/GettingAndCleaningData-Project

Repository for the project developed as part of the Getting and Cleaning Data course.

Primary LanguageR

Getting and Cleaning Data Project

Author: Pablo Doval (pablo.doval@gmail.com)

Overview

This project is an excersise on data retrieval and cleaning, developed as an assignment for John Hopkins' Getting and Cleaning Data course on Coursera. The project's focus is not in the analysis of the data, but just on the steps to turn the source data on something usable for further analysis processes.

The data linked to from the course website represent data collected from the accelerometers from the Samsung Galaxy S smartphone.
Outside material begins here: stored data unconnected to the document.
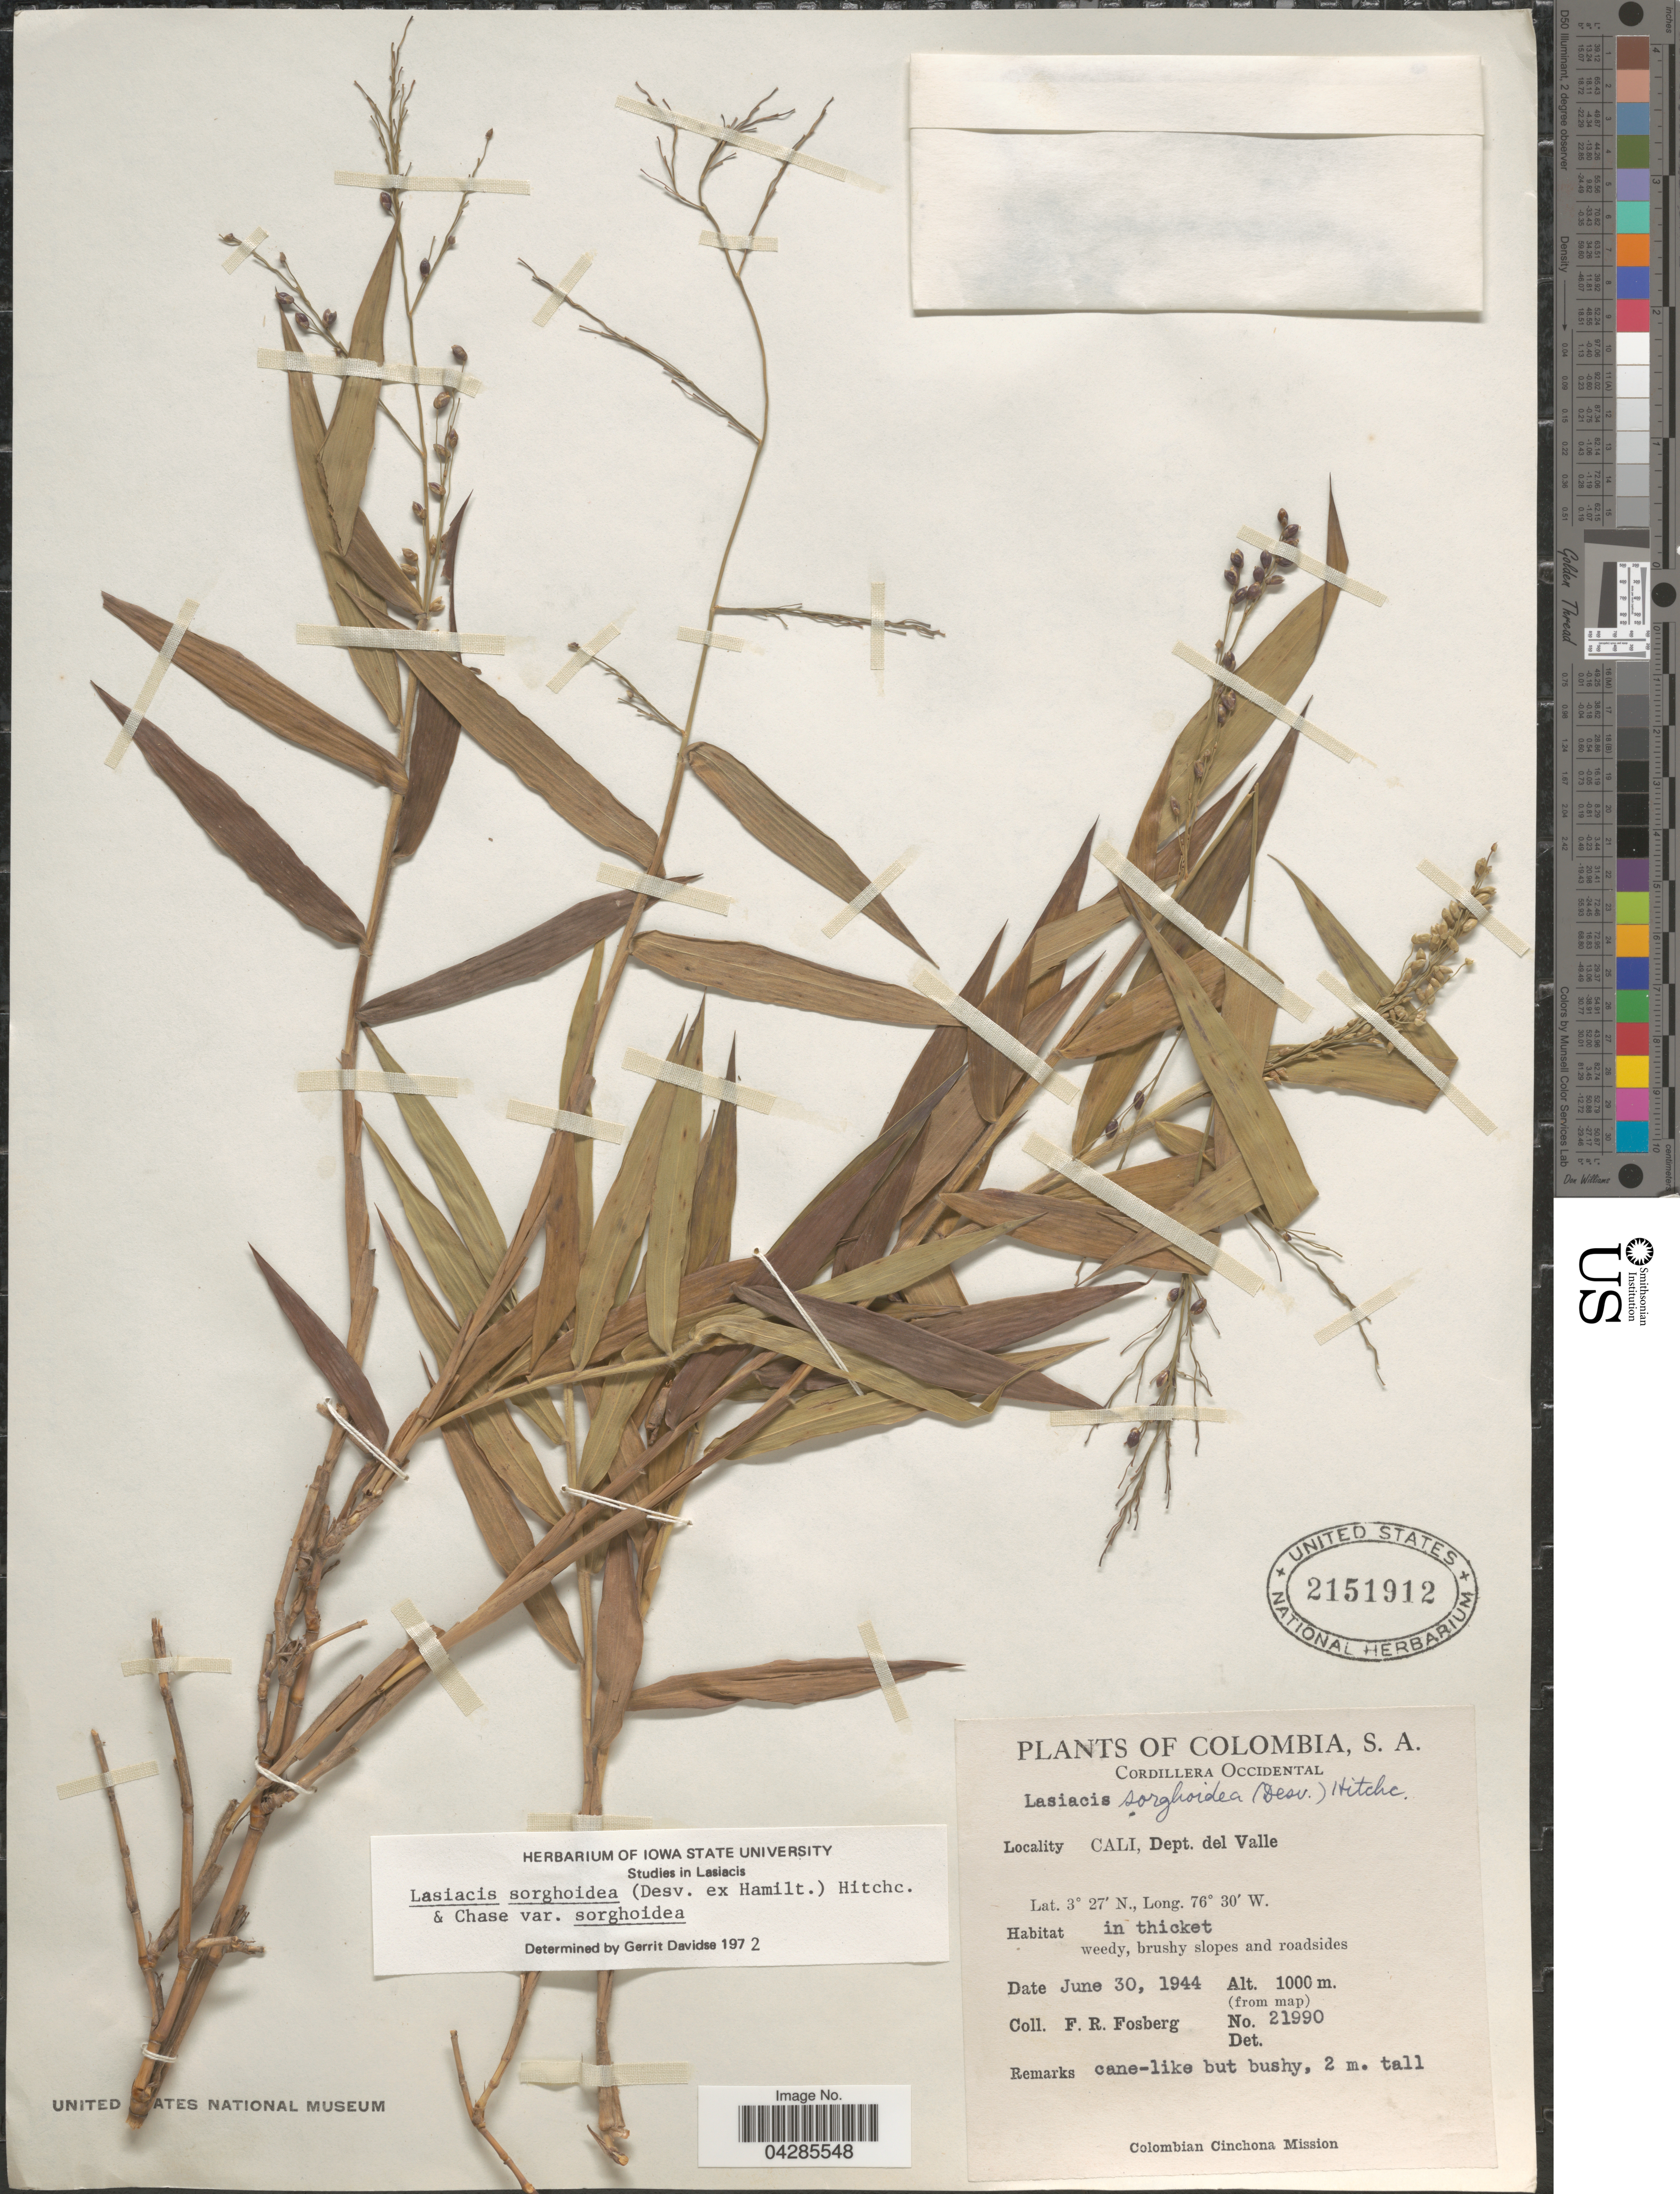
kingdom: Plantae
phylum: Tracheophyta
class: Liliopsida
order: Poales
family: Poaceae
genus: Lasiacis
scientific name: Lasiacis sorghoidea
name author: (Desv. ex Ham.) Hitchc. & Chase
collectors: F. R. Fosberg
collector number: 21990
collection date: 1944-06-30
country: Colombia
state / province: Valle del Cauca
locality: Cordillera Occidental. Cali, Dept. del Valle. Colombian Cinchona Mission.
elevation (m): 1000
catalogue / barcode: US 2151912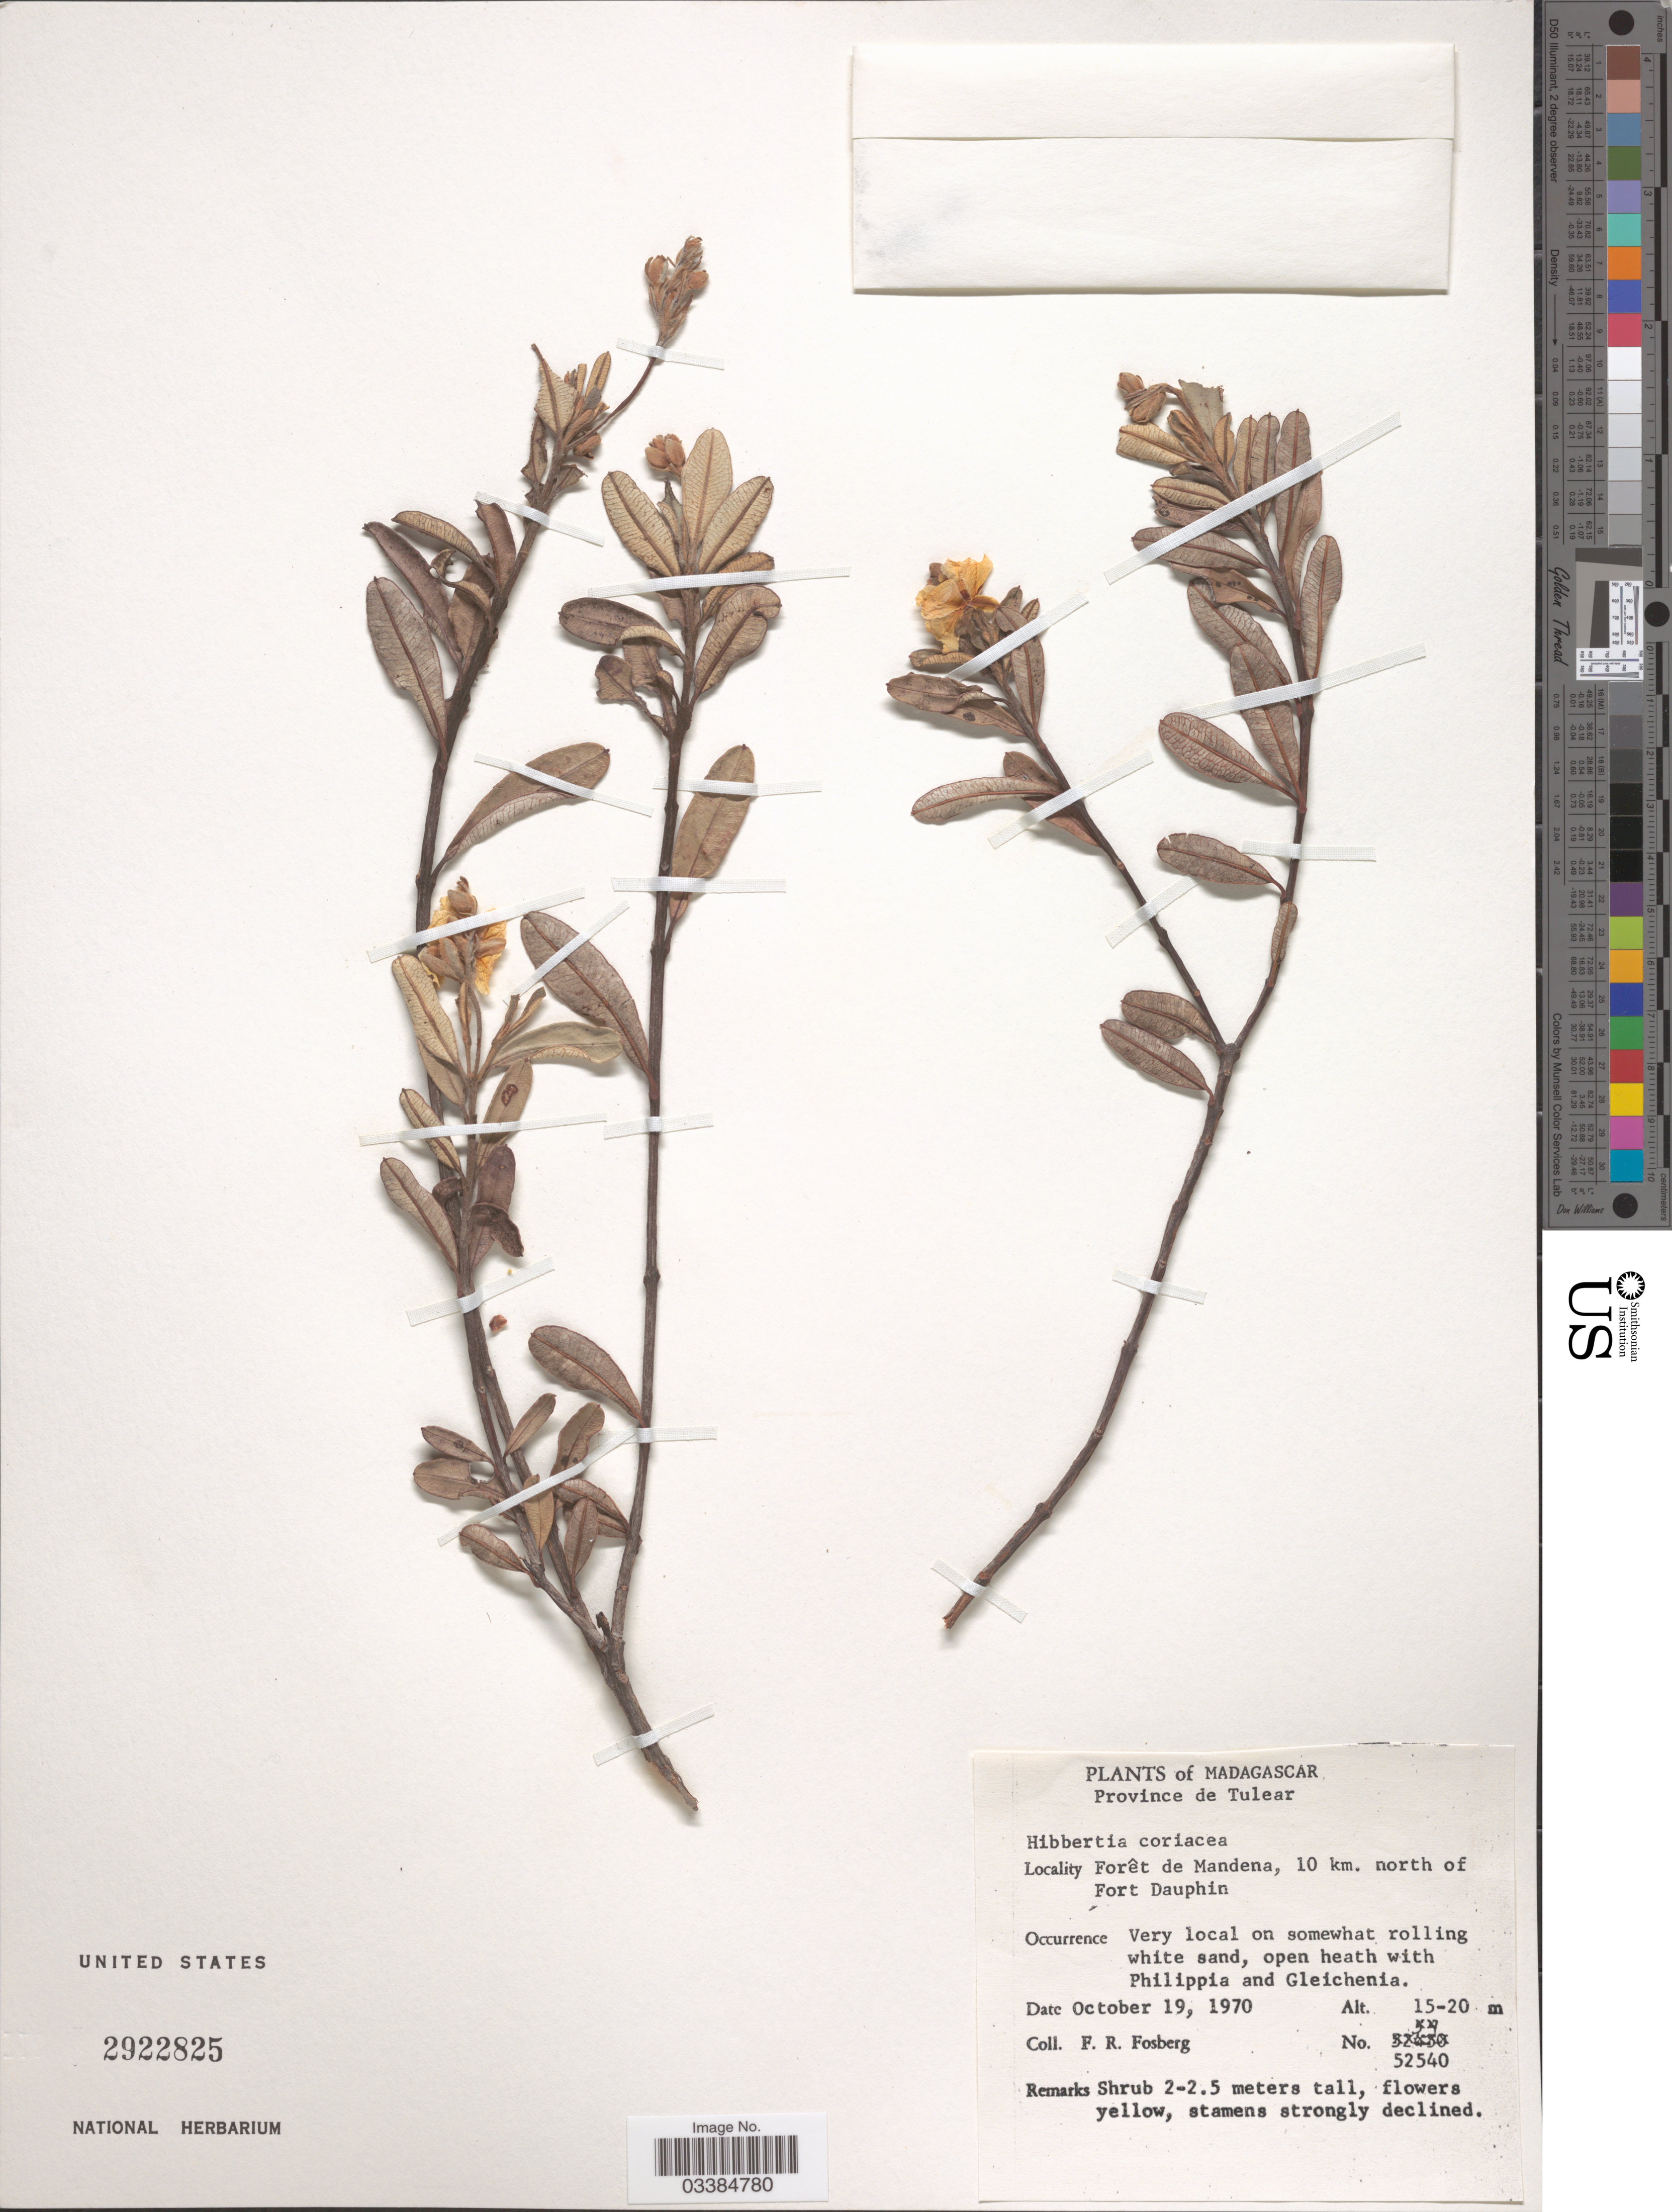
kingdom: Plantae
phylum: Tracheophyta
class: Magnoliopsida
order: Dilleniales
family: Dilleniaceae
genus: Hibbertia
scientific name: Hibbertia coriacea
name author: Baill.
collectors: F. R. Fosberg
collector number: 52540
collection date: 1970-10-19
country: Madagascar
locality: Province du Tulear. Forêt de Mandena, 10 km. north of Fort Dauphin.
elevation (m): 15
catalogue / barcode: US 2922825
A full description is available at the site where the data was obtained:

http://archive.ics.uci.edu/ml/datasets/Human+Activity+Recognition+Using+Smartphones

Here are the data for the project:

https://d396qusza40orc.cloudfront.net/getdata%2Fprojectfiles%2FUCI%20HAR%20Dataset.zip

Exercise Objectives

Create an R script called run_analysis.R that does the following:

  1. Merges the training and the test sets to create one data set.
  2. Extracts only the measurements on the mean and standard deviation for each measurement.
  3. Uses descriptive activity names to name the activities in the data set.
  4. Appropriately labels the data set with descriptive variable names.

From the data set in step 4, create a second, independent tidy data set with the average of each variable for each activity and each subject.

Script Usage

In order to use the provided script (run_Analysis.R), the following prerequisites must be made:

  • R version 3.1.2 must be used (lower versions might work, but have not been tested)
  • Package "dplyr" must be installed on the R machine.
  • The UCI HAR data set must have been downloaded, since the script does not automate the download process (due to the big size of this dataset).
  • R working directory must be set pointed to the directory where the UCI HAR data has been uncompressed.

Once all those prerequisites are met, the script can be run in one go, and it will generate an output with the name summarizedData.txt in R's working directory, containing the activity data in form of aggregated means for each subject and each activity type.

Code Book

There is an associated code book where detailed information about all variables, as well as the processes that were followed to turn the original data into a clean and tidy data set, can be found. This code book is in the CodeBook.md file.